- Died: March 4, 1984 (aged 74)
- Occupation: Professor of geology

= Robert Wallace Webb =

American geologist (1909–1984)

Robert Wallace Webb (November 2, 1909 – March 4, 1984) was a professor of geology at the University of California, Los Angeles, and during World War II was Coordinator of Veterans Affairs for the University of California system. After World War II, Santa Barbara State College became a branch of the University of California and he transferred there in 1948 where he was one of the original professors of earth science at the University of California, Santa Barbara (UCSB).

He was particularly interested in mineralogy and, despite his many administrative assignments, continued teaching throughout his career. He taught introductory geology courses and mentored students, particularly those in the lower division who were considering majoring in geology. He also held a deep appreciation for the Sierra Nevada.

==Honours and awards==
The Robert Wallace Webb Award is given in his name by the Far Western Section of the National Association of Geoscience Teachers. The Earth Sciences building at the UCSB campus in Goleta is named Webb Hall for him and his contributions to the Earth Science program and students at UCSB.

==Work as an Author==
He, with his colleague, Joseph Murdoch, were long-time editors/writers of Minerals of California.

He is the author, with Robert Norris, of Geology of California, now out of print but in many libraries and available on the internet from used book sources.

==Family==
Married to Evelyn Elaine Gourley
3 Sons all retired (2014)
Robert Ian Arthur Webb
Leland Frederick Webb
Donald Gourley Webb
All 3 are graduates of UCSB and all have PhD degrees.
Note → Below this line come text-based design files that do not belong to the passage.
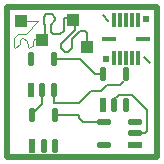
<source format=gtl>
%FSLAX23Y23*%
%MOMM*%
%SFA1B1*%

%IPPOS*%
%ADD10R,0.999998X0.999998*%
%ADD11R,1.199896X0.320040*%
%ADD12R,0.320040X1.199896*%
%ADD13O,1.199896X0.549910*%
%ADD14R,1.199896X0.549910*%
%ADD15O,0.549910X1.199896*%
%ADD16R,0.549910X1.199896*%
%ADD17C,0.203200*%
%ADD18C,0.152400*%
%ADD19C,0.100076*%
%ADD20C,0.199898*%
%ADD21C,0.508000*%
%ADD22R,0.599948X0.599948*%
G54D10*
X6800Y9299D03*
X5599Y11599D03*
X2999Y9899D03*
X1199Y11500D03*
G54D11*
X8676Y9999D03*
X11522D03*
G54D12*
X11100Y8398D03*
X10599Y8400D03*
X10100D03*
X9599D03*
X9100D03*
X11100Y11599D03*
X10599D03*
X10100D03*
X9599D03*
X9100D03*
G54D13*
X10827Y2949D03*
Y1999D03*
X8199Y2949D03*
Y1050D03*
G54D14*
X10827Y1050D03*
G54D15*
X4050Y973D03*
X3100D03*
X4050Y3599D03*
X2150D03*
X10050Y4373D03*
X9100D03*
X10050Y6999D03*
X8150D03*
X3949Y5673D03*
X2999D03*
X3949Y8299D03*
X2050D03*
G54D16*
X2150Y973D03*
X8150Y4373D03*
X2050Y5673D03*
G54D17*
X6800Y9299D02*
Y10500D01*
X6599Y10700D02*
X6800Y10500D01*
X6199Y10700D02*
X6599D01*
X5500Y9999D02*
X6199Y10700D01*
X5500Y9199D02*
Y9999D01*
X5199Y8899D02*
X5500Y9199D01*
X4899Y8899D02*
X5199D01*
X4599Y9199D02*
X4899Y8899D01*
X4599Y9199D02*
Y9599D01*
X5800Y10800*
Y11400*
G54D18*
X5400Y11800D02*
X5599Y11599D01*
X4800Y11800D02*
X5400D01*
X4800Y10800D02*
Y11800D01*
Y10700D02*
Y10800D01*
X4500Y10400D02*
X4800Y10700D01*
X4400Y10400D02*
X4500D01*
X3899D02*
X4400D01*
X3700Y10599D02*
X3899Y10400D01*
X3700Y10599D02*
Y11199D01*
X4100Y11599*
Y11800*
X3800Y12100D02*
X4100Y11800D01*
X3299Y12100D02*
X3800D01*
X3100Y11899D02*
X3299Y12100D01*
X3100Y11299D02*
Y11899D01*
Y11299D02*
X3199Y11199D01*
Y9899D02*
Y11199D01*
X8100Y11999D02*
X8579Y11519D01*
X11599Y8500D02*
X12100Y7999D01*
G54D19*
X2299Y9999D02*
X2899D01*
X2299Y9899D02*
Y9999D01*
X2199Y9800D02*
X2299Y9899D01*
X2199Y9400D02*
Y9800D01*
X2100Y9400D02*
X2199D01*
X1899Y9199D02*
X2100Y9400D01*
X1800Y9299D02*
X1899Y9199D01*
X1800Y9299D02*
Y9599D01*
X1700Y9700D02*
X1800Y9599D01*
X1700Y9700D02*
Y9800D01*
X1400Y10100D02*
X1700Y9800D01*
X1299Y10100D02*
X1400D01*
X1100Y9899D02*
X1299Y10100D01*
X1100Y9599D02*
Y9899D01*
X700Y9199D02*
X1100Y9599D01*
X700Y9199D02*
D01*
X599Y9299D02*
X700Y9199D01*
X599Y9299D02*
Y10100D01*
X899Y10400*
X1599*
X2100Y10899*
Y10999*
X2599Y11500*
X1199D02*
X2599D01*
G54D20*
X6100Y3299D02*
Y3599D01*
X10599Y5299D02*
X11899Y3999D01*
X9500Y5299D02*
X10599D01*
X8999Y4800D02*
X9500Y5299D01*
X11899Y2199D02*
Y3999D01*
X8999Y4199D02*
Y4800D01*
X7100Y5599D02*
X7999D01*
X8500Y6100*
X9599*
X9949Y6450*
X5800Y4599D02*
X6100D01*
X7100Y5599*
X7500Y6999D02*
X8150D01*
X6199Y8299D02*
X7500Y6999D01*
X3949Y4649D02*
Y5673D01*
Y4649D02*
X3999Y4599D01*
X5800*
X3949Y8299D02*
X6199D01*
X2150Y3599D02*
Y3649D01*
X2999Y4500*
Y5673*
X10827Y1999D02*
X11700D01*
X11899Y2199*
X4050Y3599D02*
X6100D01*
Y3299D02*
X6450Y2949D01*
X8199*
G54D21*
X12699Y0D02*
Y12699D01*
X0D02*
X12699D01*
X0Y0D02*
Y12699D01*
Y0D02*
X12699D01*
G54D22*
X8400Y8299D03*
X11800Y11700D03*
M02*
</source>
Ian a teacher (Electronics, Engineering, Math, Computer Info Systems) at West Valley College in Saratoga, CA
Lee a teacher (Math & Math Education) at California State College, Bakersfield
Don a School Psychologist for the Reno School System

==Death==
He died near Mammoth Lakes area while leading a UCSB Geology Field Trip which was one of his volunteer twice a year pleasures during retirement.